Developed and Published by Hello John, Mechanic Miner is a physics-based sandbox construction game where you build mechanical steam-powered machines to survive the strange and treacherous planet you landed on.
It’s currently in early access on steam and there’s no date for a full release as of yet. So let’s use some of these gears and get my steampunk contraptions working!
Mechanic Miner lets you construct any type of machine which spans from a simple water-powered box to an armoured tank, to a submarine or something that you just decided to come up with one day. Its a fairly open sandbox of tools which you can create some wacky designs.
There are 3 games mode; Story, Survival and Creative.
This is a MUST before you start any other modes in Mechanic Miner is essentially its an introduction to the game and it teaches you the machines of it. Without spoiling it, You get stranded on a strange and treacherous planet after a series of unfortunate events armed with the multitool that you brought from your home planet.
From there you are sent on quests ranging from using your multitool to mine for resources such as ores, coppers etc, along with water to power your machines. Then you are taught to build a contraption with your tool and this is all done while navigating the landscapes and avoiding harmful creatures along the way.
I enjoyed the story mode as it was a very nice introduction to resource gathering and building and a push in the right direction. Once you complete the story mode or essentially a long, in-depth tutorial you are ready to explorer other modes the game has to offer.
After understanding what you have learned in story mode, Mechanic Miner’s Survival mode drops you on the planet with no resources, no help, and armed with just your multitool.
As you expect, you need to go get resources before you start doing anything. Once you have found a few places to get materials, you can then build a simple device to assist you and from there, you can expand on resources and build a bigger machine.
The planet can be harsh and a few times I found myself in situations where I ended up dying from monsters and all sorts of beasts to which you need to restart again. This mode can be frustrating and feel you need to be almost a master of the game for you to get a good grip on how to survive.
That saying, I still enjoyed it but I kept forgetting how to do little things and was in a state of switching back to story mode for a refresher before going back into survival mode but I guess that’s the points. You have to survive.
This is a fun mode where you have an unlimited resource and you can let your imagination run wild to try and experiment with all sorts of machines.
I also found this useful, after you switch to story mode from survival, to experiment with building different types of machines and how they work. It is a good way to create a blueprint of a useful machine, save it and then be used in the other 2 modes.
Also, it comes with pre-done machines which you can click and have a go. Some are wild.
Mechanic Miner seems quite simple with its 2D, Old School 16bit (ish) graphics and doesn’t need much of a machine to run it which is great as I expect this to come to a Nintendo Switch sometime soon.
As its steam-powered based game with some sprinkles of steampunk, the style suits the game and with over 70 different parts and a great physics engine, this game looks and feels very good.
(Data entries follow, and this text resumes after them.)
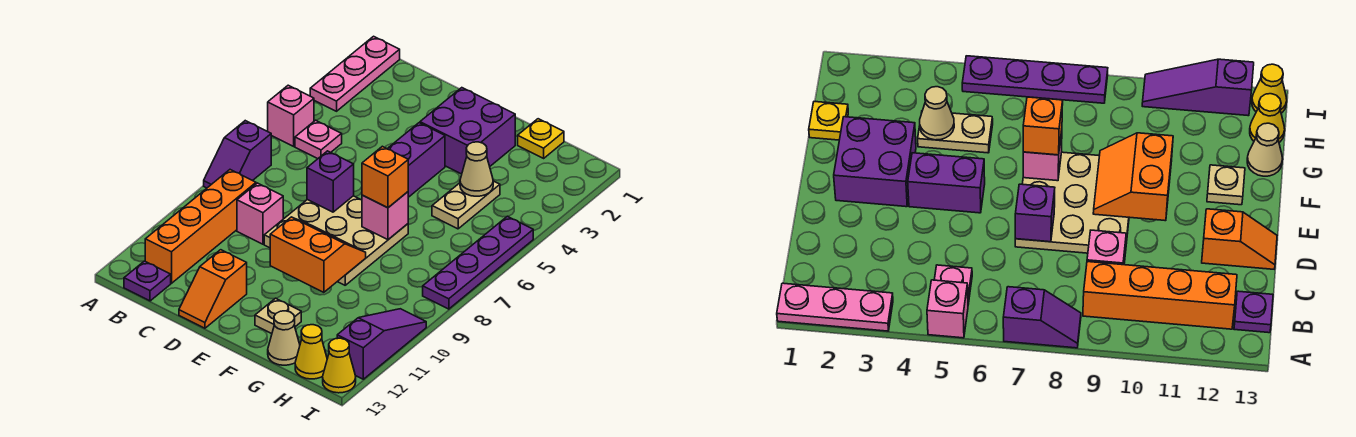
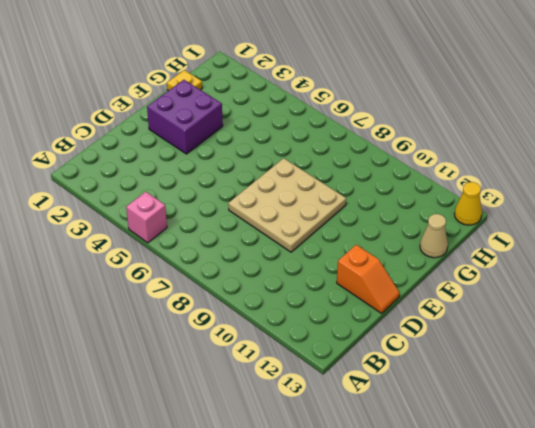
none -> pink 1x3 plate [310,36,400,111]
none -> purple 1x2 slope [204,121,271,188]
none -> pink 1x1 plate [295,120,342,159]

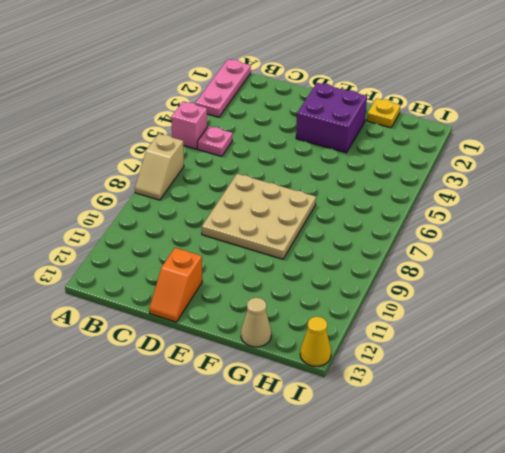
tan 1x2 slope [135,134,184,200] -> purple 1x2 slope [204,121,271,188]
none -> orange 1x4 brick [145,170,256,283]
none -> purple 1x1 plate [124,261,171,301]
none -> pink 1x1 brick [237,183,283,244]

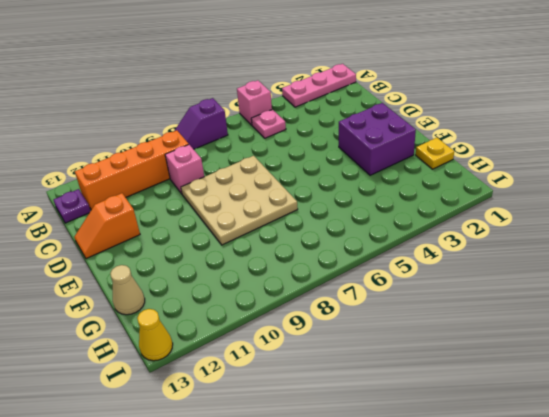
none -> purple 1x2 brick [387,123,445,197]
none -> tan 1x1 plate [255,298,301,334]
none -> tan 1x2 plate [432,181,500,229]

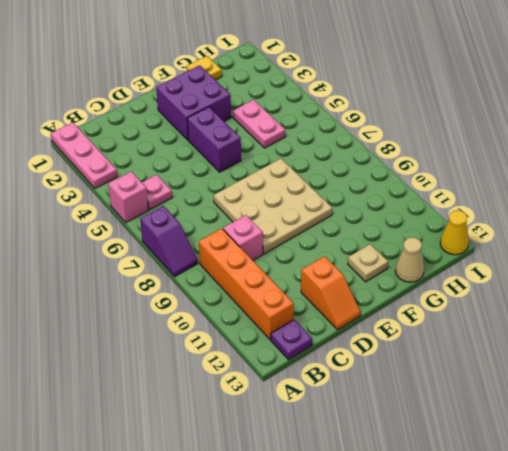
pink 1x2 plate [233,100,285,148] -> tan 1x2 plate [432,181,500,229]
none -> yellow 1x1 cone [295,325,327,379]
none -> purple 1x4 plate [423,216,533,309]
none -> purple 1x3 slope [337,309,426,379]

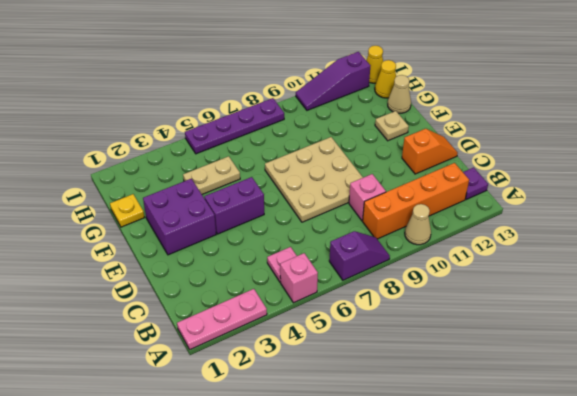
tan 1x1 cone [405,204,431,245] -> tan 1x1 cone moved to [460,142,493,196]
none -> purple 1x1 brick [307,151,354,212]
none -> orange 2x2 slope [270,217,366,292]
none -> pink 1x1 brick [362,192,408,240]

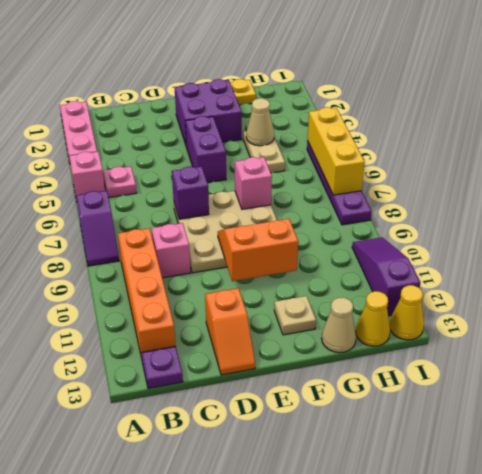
yellow 1x3 brick [307,107,365,195] -> none
none -> orange 1x1 brick [362,146,408,208]

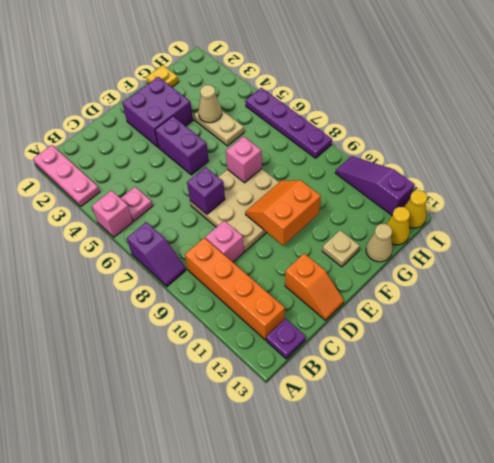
none -> orange 1x1 brick [362,146,408,208]

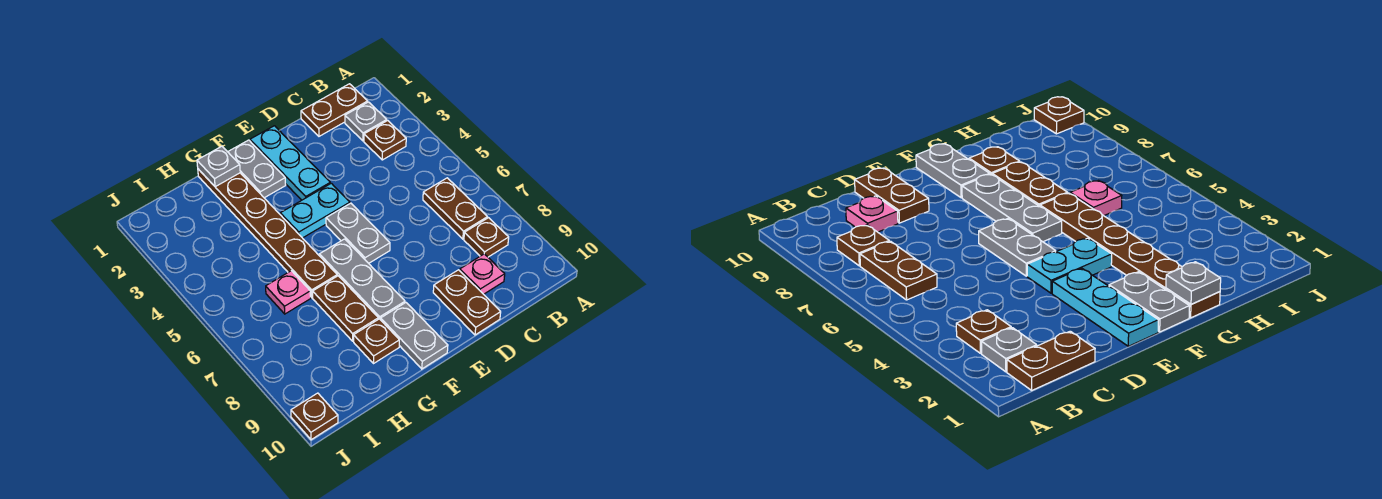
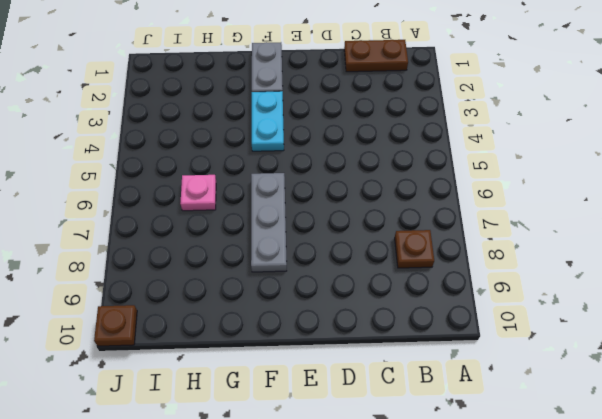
cyan 1x2 plate [252,91,284,151] -> cyan 1x2 plate turned to [280,183,350,238]
none -> grey 1x1 plate [345,102,387,141]
none -> brown 1x1 plate [364,121,406,160]
none -> brown 1x2 plate [423,178,487,239]

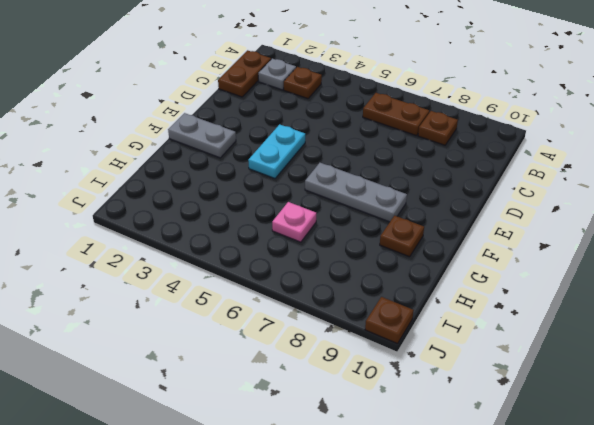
none -> pink 1x1 plate [460,254,505,294]
none -> brown 1x2 plate [433,270,501,335]
none -> cyan 1x3 plate [250,126,330,200]

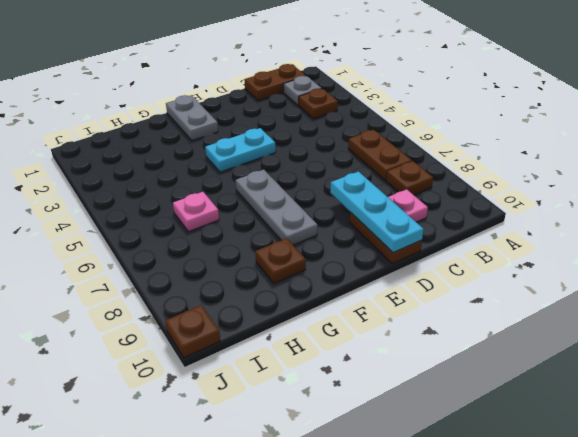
cyan 1x3 plate [330,172,423,253] -> cyan 1x3 plate moved to [250,126,330,200]
none -> grey 1x2 plate [326,203,390,263]
none -> grey 1x2 plate [381,303,448,369]
none -> brown 1x6 plate [198,169,337,298]

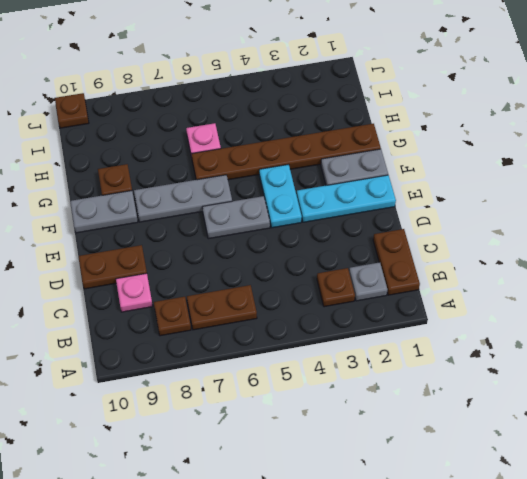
none -> brown 1x2 plate [313,276,378,341]
none -> grey 1x1 plate [197,146,240,187]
As you expect, how the Mechanic Miner looks, the music has this old school feel about it which fits right in with the game. Along with the sound effects, it adds to the overall experience.
With Mechanic Miner still being in early access, this game in the future can add a lot of extras to keep the longevity up. Even at its current state, the game offers quite a few hours of fun and learning while trying to buy a wacky yet functional machine while exploring the planet and avoiding those monsters. I expect more DLC from maybe other worlds and perhaps an explorer as such. It can easily add more and more items to help build different machines.
Of course, just not machines but maybe houses or bases too, the physics of the game is very well done and can lead to new things being added. I think it’s going to be more of watch this space and see what the future holds for Mechanic Miner.
Early access games can be a hit or miss but Mechanic Miner has a big potential to be a hit. Even at this stage it is a chunky game with lots to do and you can only imagine what it can achieve. The Physics along with the fun construction makes the game seem like its already released. Yes, there was a few graphical bugs but nothing out of the ordinary for an early access game and doesn’t halt your gameplay one bit. I will award this the Thumb Culture Silver award as I eagily await to see what the devs bring to 2020.
Disclaimer: A code was received in order to write this review.